Sitting here--just made a kid sit down next to me, but now he's reading what I'm typing, so I made him sit in the fourth row away from everyone. But when he went back there, he tripped over all the chairs like a buffoon, so I told him to come and sit by me again but to face the wall. This is one of my better classes, too. These kids are idiots. Kidiots.
So now I'm giving my little 8th hour 6th grade fartknockers a quiz that all but one of them are gonna flunk. They're so stupid and undisciplined (admittedly, I'm not helping the discipline that much).
Today was fun--there was a student who likes to bark in the hallways and as he was coming down the hallways yesterday, he was yelling and I told him to get in the classroom. He proceeded to turn around and yell something again. So, I got in his face and told him, "Don't EVER yell in the hallway again." Needless to say, I didn't lay a finger on him. That's a big no-no. Unfortunately.

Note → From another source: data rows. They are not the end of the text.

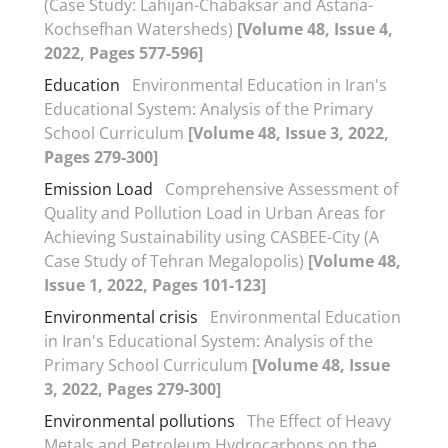
(Case Study: Lahijan-Chabaksar and Astana-
Kochsefhan Watersheds)
[Volume 48, Issue 4,
2022, Pages 577-596]
Education
Environmental Education in Iran's
Educational System: Analysis of the Primary
School Curriculum
[Volume 48, Issue 3, 2022,
Pages 279-300]
Emission Load
Comprehensive Assessment of
Quality and Pollution Load in Urban Areas for
Achieving Sustainability using CASBEE-City (A
Case Study of Tehran Megalopolis)
[Volume 48,
Issue 1, 2022, Pages 101-123]
Environmental crisis
Environmental Education
in Iran's Educational System: Analysis of the
Primary School Curriculum
[Volume 48, Issue
3, 2022, Pages 279-300]
Environmental pollutions
The Effect of Heavy
Metals and Petroleum Hydrocarbons on the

A couple of the girls he was yelling to came in, I told them, "Hi, girls." One of them said, "Don't talk to me." I sent them both to the office for disrespect and for being tardy for the ump-teenth time. Next thing I know, I'm writing them up in the office a few minutes later, and I hear them telling the librarian that I grabbed Rigo by the shoulders and slammed him up against a locker.
So, I started this blog a few days ago and I'm finishing it today (April 18).
I was on the UMKC campus a couple of days ago and there was a guy there who was handing out Krishnas. Actually, he wasn't handing them out. Actually, he was, but then we had to pay for them. Actually, we didn't have to pay for them, but if we didn't, than we had to give the Krishna back.
It got me started thinking about how God came before polytheism. Yes, this is obvious. But I think a lot of the people who oppose Christianity oppose the idea that all of a sudden, someone says, "Only one of these religions is right, and it's ours." It's as if they're saying (to Jesus), "How dare you come into this world of many religions and claim that yours is the only true one." But, sadly, they don't realize that the God of Christianity was the first and true God. People knew "the way" but they let sin lead their hearts away from it and, in the process, betrayed God for another, a false god. They sacrificed a relationship for an object.
And then Christ, in all his romantic glory, comes after us, trying to win our hearts back, and we accuse him of daring to say that he was and is the same God from the beginning.
You've heard it said that we shouldn't complain that Christ is the one and only way and, instead, being thankful that there is a way. But even more important than there being one way now: there's always been one way. It was the same way that we had before we decided to start conjuring up all of these alternative ways. Christianity shouldn't be thought of so much as a sudden restriction. It's more of a invitation home.